On February 1 last year, Jihad Sheikh-Yussef was approached at the entrance to the building by a masked man who took out a box-cutter knife and slit his face open from the left ear to his mouth. The children who heard his screams came running and found their father bleeding. Following that incident, the father moved in with relatives. Allah went to live with his aunt. The other children suffer from nightmares and are scared to leave the house.

Yet even after the father was assaulted and another report was sent recommending that the family be moved, two housing ministry appeals committees rejected their request.

There are eight apartments in the building, six of which belong to Amidar. Two apartments that were sealed with bricks have been broken into by the drug dealers, who use them as a base for their business and store their drugs there. The community advocacy association that has been following the fate of the family says that Amidar has been trying to send families entitled to public housing to the uninhabited apartments, but everyone refuses to move there.
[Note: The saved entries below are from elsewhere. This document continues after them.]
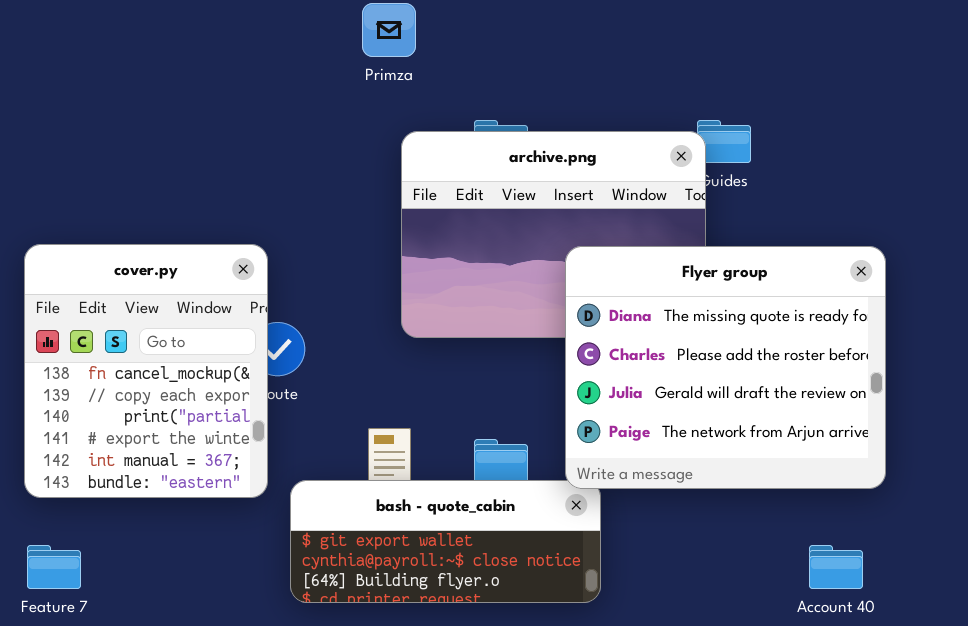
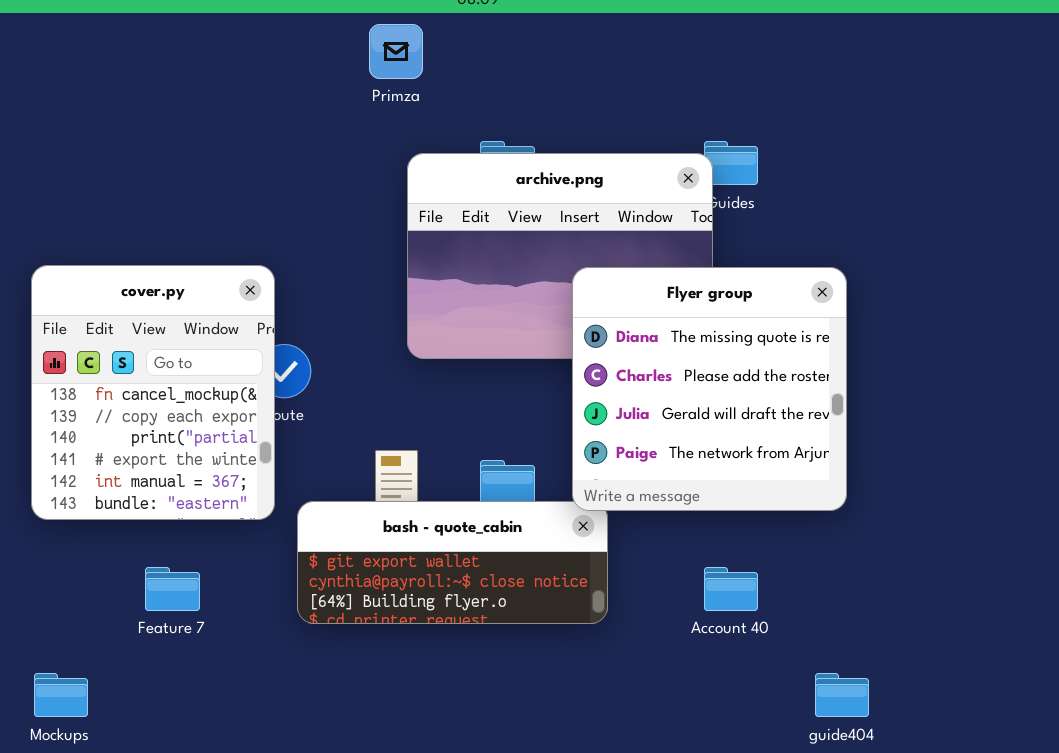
Flyer group: [565,246,886,489] -> [572,267,847,511], resized
Feature 7: [27,545,81,589] -> [145,567,200,611], moved
Account 40: [809,545,863,589] -> [704,567,758,611], moved

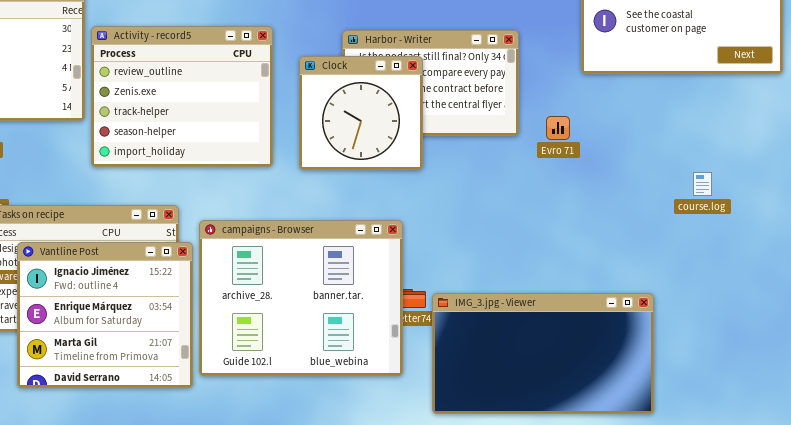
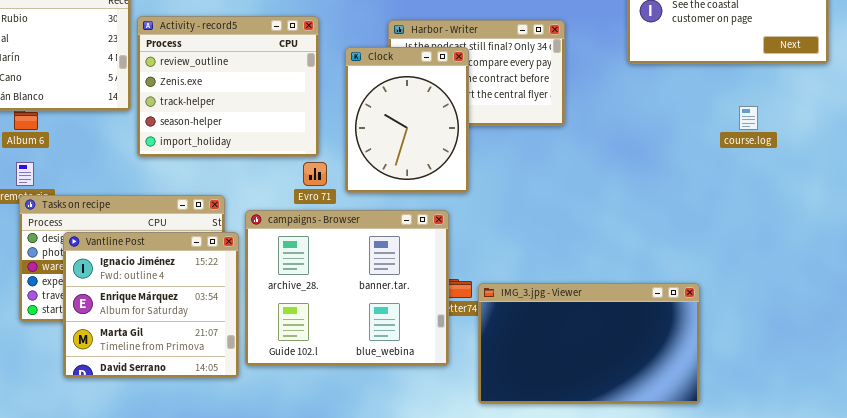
Clock: [299,56,423,170] -> [345,47,469,193], resized
Evro 71: [546,116,570,140] -> [303,162,327,186], moved
course.log: [693,172,712,196] -> [739,106,758,130], moved

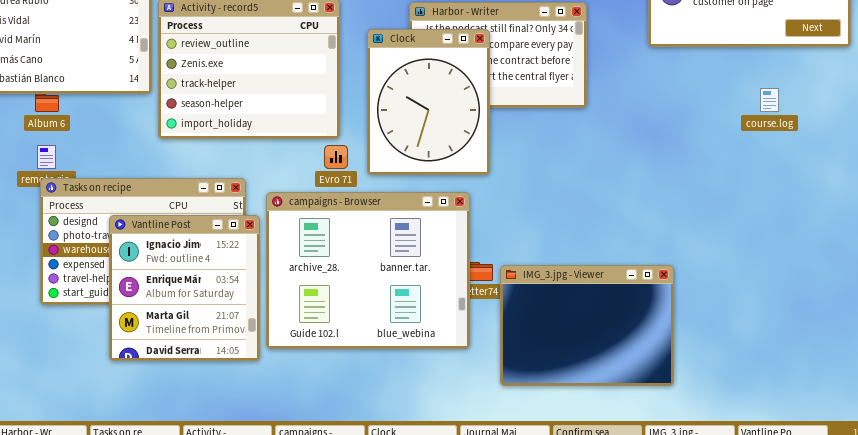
Vantline Post: [63,232,239,378] -> [109,215,260,361], resized
IMG_3.jpg - Viewer: [478,283,700,404] -> [500,265,674,386], resized

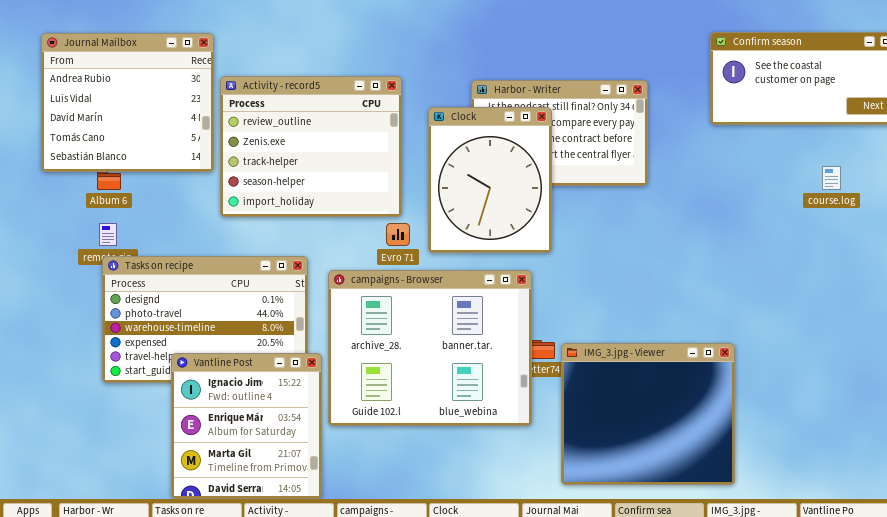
Vantline Post: [109,215,260,361] -> [171,353,322,499], moved
IMG_3.jpg - Viewer: [500,265,674,386] -> [561,343,735,485], resized

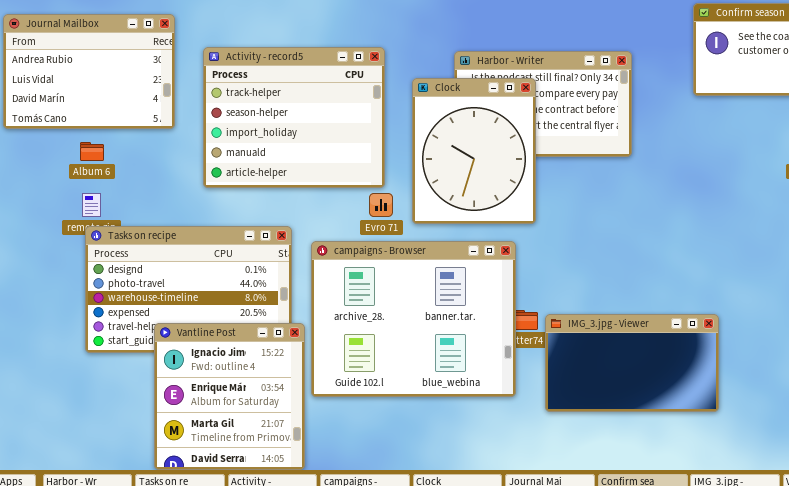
Journal Mailbox: [41,33,214,172] -> [3,14,175,129], moved, resized
Activity - record5: [220,76,402,217] -> [203,47,385,188], scrolled down 2 rows
IMG_3.jpg - Viewer: [561,343,735,485] -> [545,314,719,412], resized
The association is dealing with those families that have been offered apartments in Varda but refused to move there, and therefore are considered as having forfeited their right to public housing. "Is it reasonable to send people to live in a neighborhood in which there is no chance of raising a family without endangering the lives and futures of their children?" asks Sigalit Giv'on-Prida, who manages the association's Lod branch. "The right to an apartment cannot be limited to the right to have a roof over one's head."

Giv'on-Prida says that there are empty apartments in other Lod neighborhoods, but the ministry knows that evacuating people from the Varda apartments means that those apartments will be lost to the state. She also believes there is an unwritten policy not to transfer Arab families to Jewish neighborhoods in Lod.

The Sheikh-Yussef family has expressed readiness to give up a room and to live in a three-room apartment in another neighborhood, but the proposal was rejected.

After it transpired that its requests and pleas had been in vain, the family appealed to the Tel Aviv District Court with the aid of attorney Hisham Shabita from Tel Aviv University's human rights clinic.

In a response to the petition, the state noted the severe shortage of public housing. "A person who suffers from crime in his neighborhood does not become entitled to a different apartment," the state representative wrote, adding that the solution lies with the police, who are in charge of public order.

The judge proposed that the ministry checks whether there are apartments available in another town. The state found 35 free four-room apartments in Beit She'an, Mitzpeh Rimon, Migdal Ha'emek and Safed, but the family does not want to move to a faraway Jewish town and be cut off from their relatives and familiar surroundings. The court has yet to rule on the issue.

Sources in Amidar say that they will act according to housing ministry instructions. The ministry said its response will be conveyed in court.

The Treasury turns a profit

Public housing in Israel is intended for families and single people who cannot afford to buy or rent an apartment. However, since the wave of immigration from the former Soviet Union in the 1990s, the state has not built new apartments of this kind, resulting in a severe housing shortage.

Some 50,000 people, who are eligible for public housing, are currently on the waiting list. The vast majority are new immigrants, some of whom have been waiting for an apartment for more than 10 years. The minority are veteran Israelis, in particular single mothers with three or more children. Apartments are available in the periphery, although there is a shortage in the center. As the years go by, the supply has diminished because some 26,000 of the 100,000 apartments have been sold to their residents in special deals, on the basis of the Public Housing Law initiated by Meretz MK Ran Cohen and approved by the Knesset in July 2008. The original law stated that the government must build new apartments from the money it received from the sales. Meanwhile, the apartments were sold but the money was swallowed up by the Treasury.